2 lbs. Ground Brisket formed into 4 patties (Creekstone Farms Brisket Patties Used in this Recipe).
Texas toast (butter both sides and toast on grill)
Plowboys Yardbird Rub –
Plowboys En Fuego BBQ Sauce –
Quick Pickled Onions (Recipe Below)


  • Preheat your grill to 350 degrees (medium heat).
  • Form the brisket patties (do not pack too tightly, this will yield a more moist burger), dust them liberally with Plowboys Yardbird Rub and place them on the grill over direct heat.
  • While the burgers are cooking, butter both sides of 8 pieces of thick cut white bread. Place them on the grill and flip them after about 2 minutes or until the side is toasted. Pull and set aside.
  • Cook the burgers until they are at the desired temperature (160 is a good temp for these burgers). As soon as you pull the burgers, baste them with Plowboys En Fuego BBQ Sauce, cover with foil and let them rest for 5 minutes.
  • Combine the texas toast, brisket burgers and quick pickled onions and enjoy!

Quick Pickled Onions

1 medium onion, sliced thin
1 tsp coriander seeds, toasted and ground
1/2 tsp cumin seeds, toasted and ground
1/4 tsp red pepper flakes
1/4 cup cider vinegar
2 tbsp water
1 tbsp sugar
pinch of kosher salt


  • Toast the coriander and cumin seeds over medium heat with a little oil until fragrant. Grind in spice grinder to a fairly fine consistency.
  • Place onion, coriander, cumin and red pepper flakes in stainless steel bowl.
  • In a saucepan, bring the vinegar and water to a boil, add the sugar and let it dissolve. Remove from heat and pour over the onions.
  • Mix and season with kosher salt. Let stand until room temperature and then refrigerate for up to one week.

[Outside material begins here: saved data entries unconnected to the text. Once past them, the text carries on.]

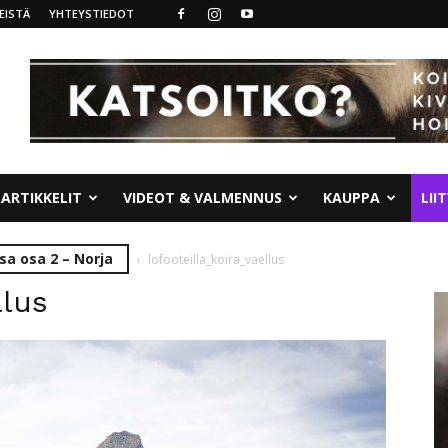
EISTÄ
YHTEYSTIEDOT
ARTIKKELIT
VIDEOT & VALMENNUS
KAUPPA
LII
sa osa 2 – Norja
lofooteilla_koira_vaellus
llus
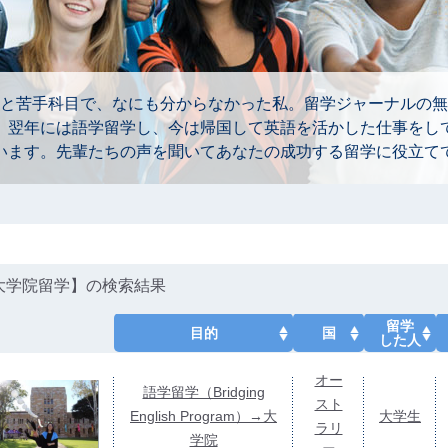
と苦手科目で、なにも分からなかった私。留学ジャーナルの無
。翌年には語学留学し、今は帰国して英語を活かした仕事をし
います。先輩たちの声を聞いてあなたの成功する留学に役立て
大学院留学】の検索結果
留学
目的
国
した人
オー
語学留学（Bridging
スト
English Program）→大
大学生
ラリ
学院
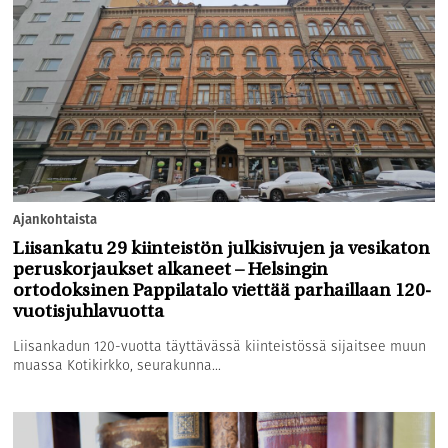
Ajankohtaista
Liisankatu 29 kiinteistön julkisivujen ja vesikaton
peruskorjaukset alkaneet – Helsingin
ortodoksinen Pappilatalo viettää parhaillaan 120-
vuotisjuhlavuotta
Liisankadun 120-vuotta täyttävässä kiinteistössä sijaitsee muun
muassa Kotikirkko, seurakunna...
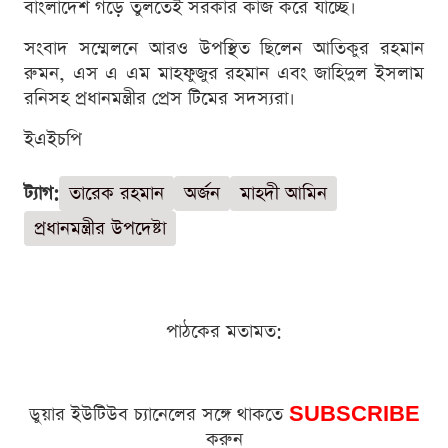
বাংলাদেশ গড়ে তুলতেই সরকার কাজ করে যাচ্ছে।
সংবাদ সম্মেলনে আরও উপস্থিত ছিলেন আতিকুর রহমান
রুমন, এস এ এম মাহফুজুর রহমান এবং জাহিদুল ইসলাম
রনিসহ প্রধানমন্ত্রীর প্রেস টিমের সদস্যরা।
ইএইচপি
ট্যাগ:
তারেক রহমান
অর্জন
মাহদী আমিন
প্রধানমন্ত্রীর উপদেষ্টা
পাঠকের মতামত:
ডুয়ার ইউটিউব চ্যানেলের সঙ্গে থাকতে
SUBSCRIBE
করুন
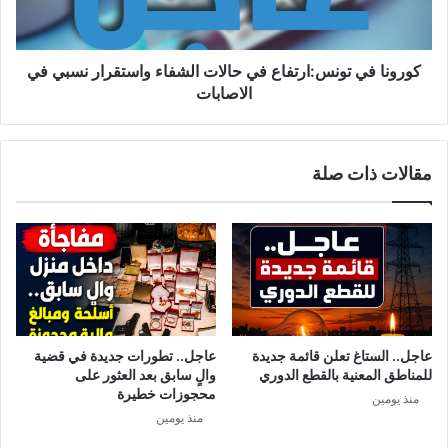
ل
ف
خ
ي
ط
ت
ر
و
كورونا في تونس:ارتفاع في حالات الشفاء واستقرار نسبي في
و
ن
الاصابات
ح
س
دّ
:
د
ا
مقالات ذات صلة
ن
ر
ا
ت
م
ف
و
ا
ع
ع
د
ف
ر
ي
ف
ح
ع
ا
عاجل.. الستاغ تعلن قائمة جديدة
عاجل.. تطورات جديدة في قضية
ا
ل
للمناطق المعنية بالقطع الدوري
والٍ سابق بعد العثور على
ل
ا
محجوزات خطيرة
منذ يومين
ح
ت
منذ يومين
ج
ا
ر
ل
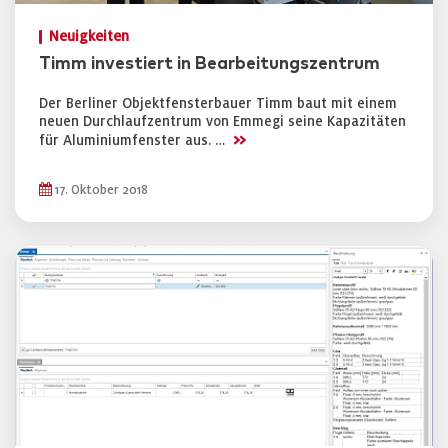
Neuigkeiten
Timm investiert in Bearbeitungszentrum
Der Berliner Objektfensterbauer Timm baut mit einem
neuen Durchlaufzentrum von Emmegi seine Kapazitäten
>>
für Aluminiumfenster aus. …
17. Oktober 2018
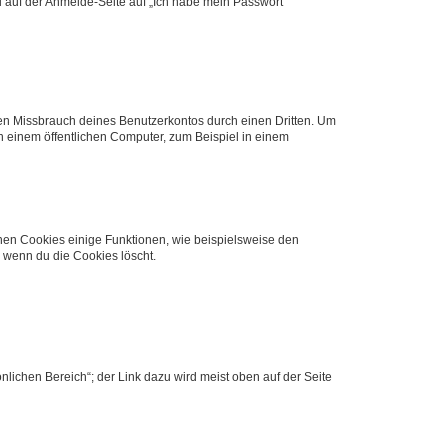
du auf der Anmelde-Seite auf „Ich habe mein Passwort
den Missbrauch deines Benutzerkontos durch einen Dritten. Um
 einem öffentlichen Computer, zum Beispiel in einem
chen Cookies einige Funktionen, wie beispielsweise den
, wenn du die Cookies löscht.
nlichen Bereich“; der Link dazu wird meist oben auf der Seite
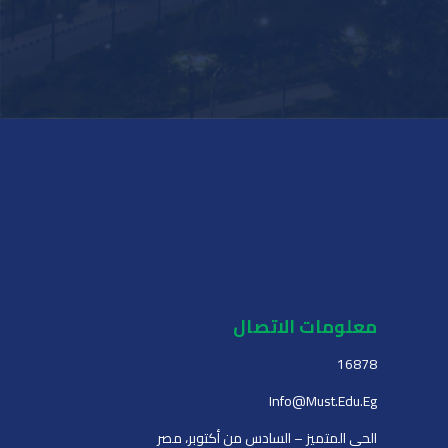
معلومات الاتصال
16878
Info@must.edu.eg
الحي المتميز – السادس من أكتوبر، مصر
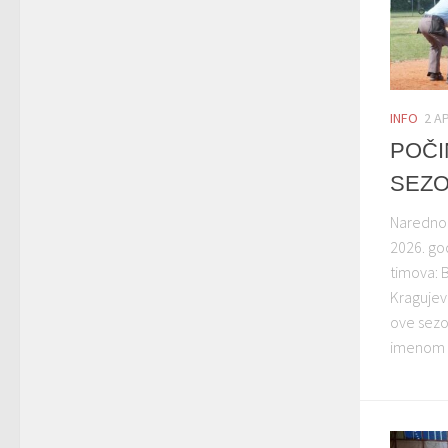
INFO
2 A
POČI
SEZO
Narednog
2026. go
timova: 
Kragujev
ove sezo
imenom V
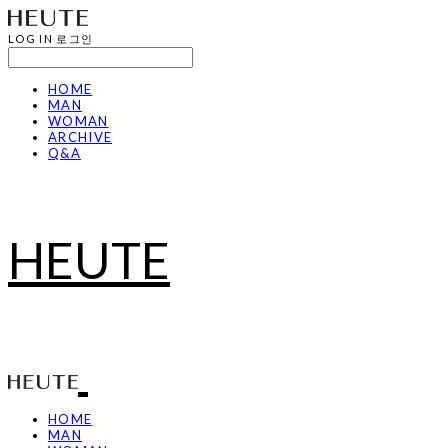
LOG IN
로그인
HOME
MAN
WOMAN
ARCHIVE
Q&A
HEUTE
HOME
MAN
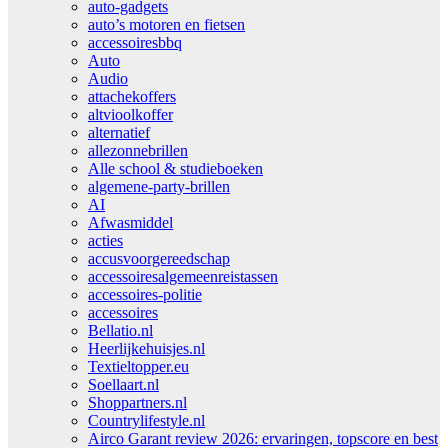
auto-gadgets
auto’s motoren en fietsen
accessoiresbbq
Auto
Audio
attachekoffers
altvioolkoffer
alternatief
allezonnebrillen
Alle school & studieboeken
algemene-party-brillen
AI
Afwasmiddel
acties
accusvoorgereedschap
accessoiresalgemeenreistassen
accessoires-politie
accessoires
Bellatio.nl
Heerlijkehuisjes.nl
Textieltopper.eu
Soellaart.nl
Shoppartners.nl
Countrylifestyle.nl
Airco Garant review 2026: ervaringen, topscore en best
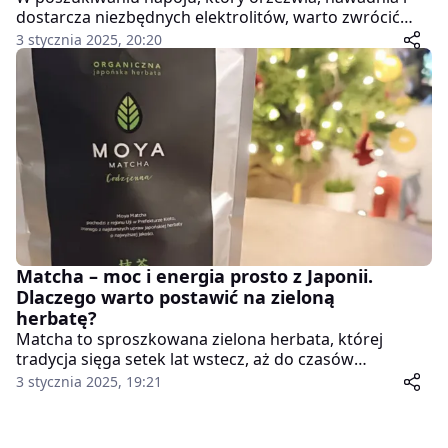
dostarcza niezbędnych elektrolitów, warto zwrócić
uwagę na Bolero. Ten napój w postaci saszetek to
3 stycznia 2025, 20:20
prawdziwy hit wśród osób aktywnych, turystów i
wszystkich, którzy cenią wygodę i smak. W tym
artykule przyjrzymy się, dlaczego Bolero to doskonały
wybór na wakacje, wędrówki i aktywności na świeżym
powietrzu.
Matcha – moc i energia prosto z Japonii.
Dlaczego warto postawić na zieloną
herbatę?
Matcha to sproszkowana zielona herbata, której
tradycja sięga setek lat wstecz, aż do czasów
japońskich ceremonii herbacianych. Jest unikalna
3 stycznia 2025, 19:21
zarówno pod względem smaku jak i właściwości
zdrowotnych. W przeciwieństwie do zwykłej zielonej
herbaty pijąc matche spożywamy całe liście. To znaczy,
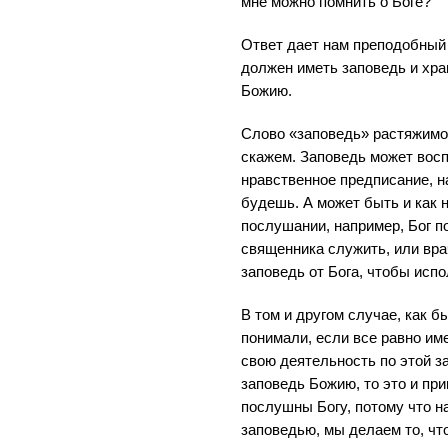
мне можно помнить о Боге?
Ответ дает нам преподобный
должен иметь заповедь и хра
Божию.
Слово «заповедь» растяжимо,
скажем. Заповедь может восп
нравственное предписание, н
будешь. А может быть и как 
послушании, например, Бог п
священника служить, или вра
заповедь от Бога, чтобы исп
В том и другом случае, как б
понимали, если все равно им
свою деятельность по этой з
заповедь Божию, то это и при
послушны Богу, потому что н
заповедью, мы делаем то, что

Cattleman’s Grill Steakhouse Fries

4 medium russet potatoes
Cattleman’s Grill Steakhouse Seasoning –
Olive Oil


  • Preheat your grill to 350 degrees (medium heat).
  • Rinse the potatoes and quarter them. In a large skillet bring well salted water to a boil, drop in the potatoes and let them cook for about 5 minutes, or until they can be pierced with a fork but are not falling apart.
  • Set the potatoes aside and pat them dry.
  • Baste the potatoes in olive oil and sprinkle them with Cattleman’s Grill Steakhouse Seasoning. Cook the potatoes about 5 minutes a side, or until golden.
  • Once the potatoes have cooked to the desired doneness, remove them and set them aside to cool for a few minutes. Serve and enjoy!